### ESTRATTO
<<<<

La Giunta regionale ha approvato tre interventi che serviranno sia da difesa idraulica che da disinquinamento della laguna di Venezia
L’assessore regionale allo Sviluppo Economico, Energia e Legge speciale per Venezia Roberto Marcato presenta l’approvazione, con delibera di Giunta del disciplinare tra la Regione del Veneto e i consorzi di bonifica, dei tre interventi idraulici previsti nel bacino lagunare.
Si tratta dell’attuazione degli interventi di competenza della direzione progetti speciali per Venezia e che rientrano nell’accordo per la coesione firmato tra la presidente del Consiglio Giorgia Meloni e il presidente della Regione Veneto Luca Zaia nel 2023. I progetti sono finanziati tramite il Fsc (Fondo per lo sviluppo e la coesione).
“Con questo pacchetto di interventi, che verrà attuato dai consorzi di bonifica, investiamo 25,6 milioni di euro in opere per la messa in sicurezza del nostro territorio – spiega Marcato -. Sono interventi particolarmente significativi in quanto caratterizzati da una doppia valenza volta sia alla difesa idraulica del territorio sia al disinquinamento della Laguna di Venezia, ricadendo nell’ambito del territorio del bacino scolante nella laguna di Venezia“.
Primo progetto: ottimizzazione bacino Pratiarcati
Il primo progetto riguarda il secondo stralcio funzionale per l’ottimizzazione del bacino Pratiarcati del nuovo collettore Carpanedo-Sabbion. Si tratta di un intervento del valore complessivo di 9.350.101,09 euro e finanziato con un contributo Fsc di 3.600.000 euro.
L’intervento, di competenza del consorzio di bonifica Bacchiglione, permetterà il completamento del nuovo scolo Carpanedo-Sabbioni con l’obbiettivo di migliorare la sicurezza idraulica del territorio del bacino a sud di Padova.

>>>>

### OBIETTIVO ESERCIZIO
Trascrivi parola per parola l'intero estratto sugli interventi idraulici approvati dalla Giunta regionale per la laguna di Venezia.

### VOCI FORNITE
<<<<

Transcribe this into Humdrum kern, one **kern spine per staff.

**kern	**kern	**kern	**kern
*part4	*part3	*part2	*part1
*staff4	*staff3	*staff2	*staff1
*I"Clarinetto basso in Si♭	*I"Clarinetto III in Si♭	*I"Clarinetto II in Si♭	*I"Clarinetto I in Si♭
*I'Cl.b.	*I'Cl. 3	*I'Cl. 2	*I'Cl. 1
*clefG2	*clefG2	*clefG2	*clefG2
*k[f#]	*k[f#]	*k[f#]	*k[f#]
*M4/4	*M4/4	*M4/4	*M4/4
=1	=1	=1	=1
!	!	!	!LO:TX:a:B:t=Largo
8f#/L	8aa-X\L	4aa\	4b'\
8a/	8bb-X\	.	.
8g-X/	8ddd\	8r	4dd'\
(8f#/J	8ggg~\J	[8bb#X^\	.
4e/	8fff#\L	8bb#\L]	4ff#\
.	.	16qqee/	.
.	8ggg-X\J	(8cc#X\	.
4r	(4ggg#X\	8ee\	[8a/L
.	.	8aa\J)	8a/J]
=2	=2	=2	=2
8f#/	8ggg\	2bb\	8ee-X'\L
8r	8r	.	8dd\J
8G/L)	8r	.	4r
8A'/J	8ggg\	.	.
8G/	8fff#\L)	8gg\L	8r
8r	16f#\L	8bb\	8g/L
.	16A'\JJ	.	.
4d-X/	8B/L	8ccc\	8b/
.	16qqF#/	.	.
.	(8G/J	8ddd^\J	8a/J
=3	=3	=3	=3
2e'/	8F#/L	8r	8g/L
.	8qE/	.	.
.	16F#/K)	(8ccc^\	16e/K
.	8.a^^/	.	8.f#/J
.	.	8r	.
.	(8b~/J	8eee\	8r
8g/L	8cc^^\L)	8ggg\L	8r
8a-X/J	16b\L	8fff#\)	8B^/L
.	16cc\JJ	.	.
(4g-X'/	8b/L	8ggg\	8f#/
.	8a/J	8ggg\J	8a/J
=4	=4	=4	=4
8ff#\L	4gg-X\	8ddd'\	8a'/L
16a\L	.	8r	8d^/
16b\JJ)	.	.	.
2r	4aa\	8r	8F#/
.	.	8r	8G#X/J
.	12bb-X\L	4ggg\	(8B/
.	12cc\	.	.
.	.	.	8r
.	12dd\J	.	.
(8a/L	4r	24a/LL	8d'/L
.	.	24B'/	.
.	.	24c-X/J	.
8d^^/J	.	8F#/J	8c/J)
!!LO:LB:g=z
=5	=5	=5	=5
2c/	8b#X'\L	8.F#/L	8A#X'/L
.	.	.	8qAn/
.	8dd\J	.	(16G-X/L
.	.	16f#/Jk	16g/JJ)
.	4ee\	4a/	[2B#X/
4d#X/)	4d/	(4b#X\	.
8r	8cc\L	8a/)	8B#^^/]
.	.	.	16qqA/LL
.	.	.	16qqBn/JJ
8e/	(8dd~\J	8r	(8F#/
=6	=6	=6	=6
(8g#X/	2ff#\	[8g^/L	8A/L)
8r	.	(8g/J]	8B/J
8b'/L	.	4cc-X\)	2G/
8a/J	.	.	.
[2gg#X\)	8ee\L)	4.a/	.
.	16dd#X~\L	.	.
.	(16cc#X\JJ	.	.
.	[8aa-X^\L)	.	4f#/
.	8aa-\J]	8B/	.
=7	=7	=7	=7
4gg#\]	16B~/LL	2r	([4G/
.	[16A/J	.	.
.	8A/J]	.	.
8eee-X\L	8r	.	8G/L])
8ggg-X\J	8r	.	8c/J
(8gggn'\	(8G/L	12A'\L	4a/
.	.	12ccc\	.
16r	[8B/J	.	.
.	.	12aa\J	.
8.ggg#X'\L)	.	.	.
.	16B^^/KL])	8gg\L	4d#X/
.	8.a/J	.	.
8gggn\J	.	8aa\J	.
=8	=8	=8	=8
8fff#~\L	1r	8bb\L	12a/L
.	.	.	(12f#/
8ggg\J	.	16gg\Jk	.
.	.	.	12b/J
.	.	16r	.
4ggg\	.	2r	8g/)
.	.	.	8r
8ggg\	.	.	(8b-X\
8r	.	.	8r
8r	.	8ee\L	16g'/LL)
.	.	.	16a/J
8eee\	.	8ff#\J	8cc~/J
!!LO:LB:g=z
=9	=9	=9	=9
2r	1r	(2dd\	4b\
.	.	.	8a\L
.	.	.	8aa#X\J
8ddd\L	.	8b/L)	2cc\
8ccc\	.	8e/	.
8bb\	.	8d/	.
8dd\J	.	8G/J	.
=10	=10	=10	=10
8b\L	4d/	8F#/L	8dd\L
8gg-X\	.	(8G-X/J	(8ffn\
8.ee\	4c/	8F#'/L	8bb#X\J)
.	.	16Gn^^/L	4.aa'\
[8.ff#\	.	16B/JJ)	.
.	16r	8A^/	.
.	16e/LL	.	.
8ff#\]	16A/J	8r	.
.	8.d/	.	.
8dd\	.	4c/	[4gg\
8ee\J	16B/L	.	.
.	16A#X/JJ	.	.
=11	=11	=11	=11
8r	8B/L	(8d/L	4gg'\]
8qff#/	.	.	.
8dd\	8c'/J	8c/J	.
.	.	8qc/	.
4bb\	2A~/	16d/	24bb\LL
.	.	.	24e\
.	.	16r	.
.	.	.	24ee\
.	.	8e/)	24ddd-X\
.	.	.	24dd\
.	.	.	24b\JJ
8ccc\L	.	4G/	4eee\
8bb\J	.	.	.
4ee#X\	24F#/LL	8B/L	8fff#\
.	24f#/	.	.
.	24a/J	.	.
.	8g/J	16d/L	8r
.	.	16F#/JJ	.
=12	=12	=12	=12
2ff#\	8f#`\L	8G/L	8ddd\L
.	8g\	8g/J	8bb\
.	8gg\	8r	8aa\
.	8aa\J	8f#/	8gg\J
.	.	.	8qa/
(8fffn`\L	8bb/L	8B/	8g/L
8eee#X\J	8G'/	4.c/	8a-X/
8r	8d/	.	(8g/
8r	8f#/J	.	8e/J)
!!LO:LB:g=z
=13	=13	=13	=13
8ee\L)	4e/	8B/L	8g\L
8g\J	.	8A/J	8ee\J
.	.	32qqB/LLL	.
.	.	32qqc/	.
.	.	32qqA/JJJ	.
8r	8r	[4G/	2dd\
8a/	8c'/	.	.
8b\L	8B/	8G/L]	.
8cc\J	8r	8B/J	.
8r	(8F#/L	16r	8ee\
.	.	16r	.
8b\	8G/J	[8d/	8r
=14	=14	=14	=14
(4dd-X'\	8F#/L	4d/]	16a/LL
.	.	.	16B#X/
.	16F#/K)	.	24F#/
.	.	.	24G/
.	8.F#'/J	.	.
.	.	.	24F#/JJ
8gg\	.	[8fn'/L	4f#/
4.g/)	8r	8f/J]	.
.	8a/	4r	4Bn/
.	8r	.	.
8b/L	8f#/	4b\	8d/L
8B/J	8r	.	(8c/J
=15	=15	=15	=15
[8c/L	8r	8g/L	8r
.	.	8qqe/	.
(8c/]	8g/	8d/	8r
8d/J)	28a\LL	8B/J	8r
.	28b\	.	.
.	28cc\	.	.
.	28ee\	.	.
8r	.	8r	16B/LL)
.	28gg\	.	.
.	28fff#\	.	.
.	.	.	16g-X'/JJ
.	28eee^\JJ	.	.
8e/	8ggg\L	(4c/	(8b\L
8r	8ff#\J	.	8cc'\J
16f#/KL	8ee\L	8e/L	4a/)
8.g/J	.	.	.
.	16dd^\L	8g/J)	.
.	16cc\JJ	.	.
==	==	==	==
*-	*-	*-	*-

>>>>

### RISPOSTA AL COMPITO
La Giunta regionale ha approvato tre interventi che serviranno sia da difesa idraulica che da disinquinamento della laguna di Venezia
L’assessore regionale allo Sviluppo Economico, Energia e Legge speciale per Venezia Roberto Marcato presenta l’approvazione, con delibera di Giunta del disciplinare tra la Regione del Veneto e i consorzi di bonifica, dei tre interventi idraulici previsti nel bacino lagunare.
Si tratta dell’attuazione degli interventi di competenza della direzione progetti speciali per Venezia e che rientrano nell’accordo per la coesione firmato tra la presidente del Consiglio Giorgia Meloni e il presidente della Regione Veneto Luca Zaia nel 2023. I progetti sono finanziati tramite il Fsc (Fondo per lo sviluppo e la coesione).
“Con questo pacchetto di interventi, che verrà attuato dai consorzi di bonifica, investiamo 25,6 milioni di euro in opere per la messa in sicurezza del nostro territorio – spiega Marcato -. Sono interventi particolarmente significativi in quanto caratterizzati da una doppia valenza volta sia alla difesa idraulica del territorio sia al disinquinamento della Laguna di Venezia, ricadendo nell’ambito del territorio del bacino scolante nella laguna di Venezia“.
Primo progetto: ottimizzazione bacino Pratiarcati
Il primo progetto riguarda il secondo stralcio funzionale per l’ottimizzazione del bacino Pratiarcati del nuovo collettore Carpanedo-Sabbion. Si tratta di un intervento del valore complessivo di 9.350.101,09 euro e finanziato con un contributo Fsc di 3.600.000 euro.
L’intervento, di competenza del consorzio di bonifica Bacchiglione, permetterà il completamento del nuovo scolo Carpanedo-Sabbioni con l’obbiettivo di migliorare la sicurezza idraulica del territorio del bacino a sud di Padova.